- **TO DO**: Please reproduce all the data exactly as written and omit the pictures.
─── DATASET EXCERPTS
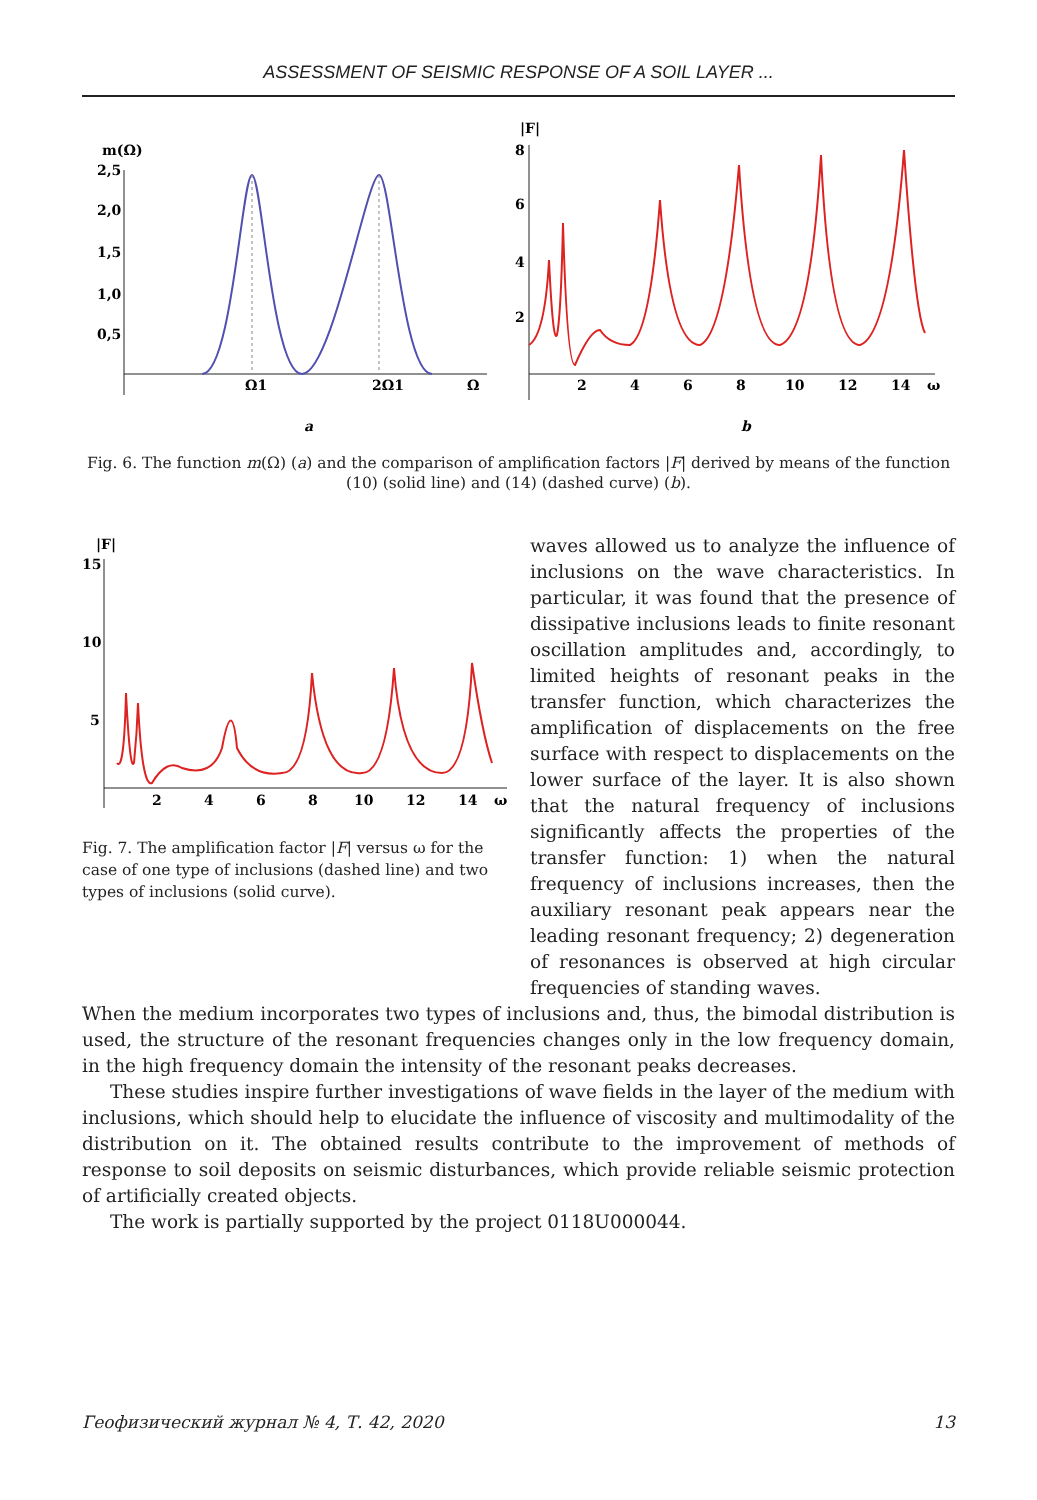ASSESSMENT OF SEISMIC RESPONSE OF A SOIL LAYER ...
m(Ω)
2,5
2,0
1,5
1,0
0,5
Ω1
2Ω1
Ω
a
|F|
8
6
4
2
2
4
6
8
10
12
14
ω
b
Fig. 6. The function m(Ω) (a) and the comparison of amplification factors |F| derived by means of the function (10) (solid line) and (14) (dashed curve) (b).
|F|
15
10
5
2
4
6
8
10
12
14
ω
Fig. 7. The amplification factor |F| versus ω for the case of one type of inclusions (dashed line) and two types of inclusions (solid curve).
waves allowed us to analyze the influence of inclusions on the wave characteristics. In particular, it was found that the presence of dissipative inclusions leads to finite resonant oscillation amplitudes and, accordingly, to limited heights of resonant peaks in the transfer function, which characterizes the amplification of displacements on the free surface with respect to displacements on the lower surface of the layer. It is also shown that the natural frequency of inclusions significantly affects the properties of the transfer function: 1) when the natural frequency of inclusions increases, then the auxiliary resonant peak appears near the leading resonant frequency; 2) degeneration of resonances is observed at high circular frequencies of standing waves.
When the medium incorporates two types of inclusions and, thus, the bimodal distribution is used, the structure of the resonant frequencies changes only in the low frequency domain, in the high frequency domain the intensity of the resonant peaks decreases.
These studies inspire further investigations of wave fields in the layer of the medium with inclusions, which should help to elucidate the influence of viscosity and multimodality of the distribution on it. The obtained results contribute to the improvement of methods of response to soil deposits on seismic disturbances, which provide reliable seismic protection of artificially created objects.
The work is partially supported by the project 0118U000044.
Геофизический журнал № 4, Т. 42, 2020 13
──────
- **EXERCISE OUTPUT**:
ASSESSMENT OF SEISMIC RESPONSE OF A SOIL LAYER ...
m(Ω)
2,5
2,0
1,5
1,0
0,5
Ω1
2Ω1
Ω
a
|F|
8
6
4
2
2
4
6
8
10
12
14
ω
b
Fig. 6. The function m(Ω) (a) and the comparison of amplification factors |F| derived by means of the function (10) (solid line) and (14) (dashed curve) (b).
|F|
15
10
5
2
4
6
8
10
12
14
ω
Fig. 7. The amplification factor |F| versus ω for the case of one type of inclusions (dashed line) and two types of inclusions (solid curve).
waves allowed us to analyze the influence of inclusions on the wave characteristics. In particular, it was found that the presence of dissipative inclusions leads to finite resonant oscillation amplitudes and, accordingly, to limited heights of resonant peaks in the transfer function, which characterizes the amplification of displacements on the free surface with respect to displacements on the lower surface of the layer. It is also shown that the natural frequency of inclusions significantly affects the properties of the transfer function: 1) when the natural frequency of inclusions increases, then the auxiliary resonant peak appears near the leading resonant frequency; 2) degeneration of resonances is observed at high circular frequencies of standing waves.
When the medium incorporates two types of inclusions and, thus, the bimodal distribution is used, the structure of the resonant frequencies changes only in the low frequency domain, in the high frequency domain the intensity of the resonant peaks decreases.
These studies inspire further investigations of wave fields in the layer of the medium with inclusions, which should help to elucidate the influence of viscosity and multimodality of the distribution on it. The obtained results contribute to the improvement of methods of response to soil deposits on seismic disturbances, which provide reliable seismic protection of artificially created objects.
The work is partially supported by the project 0118U000044.
Геофизический журнал № 4, Т. 42, 2020 13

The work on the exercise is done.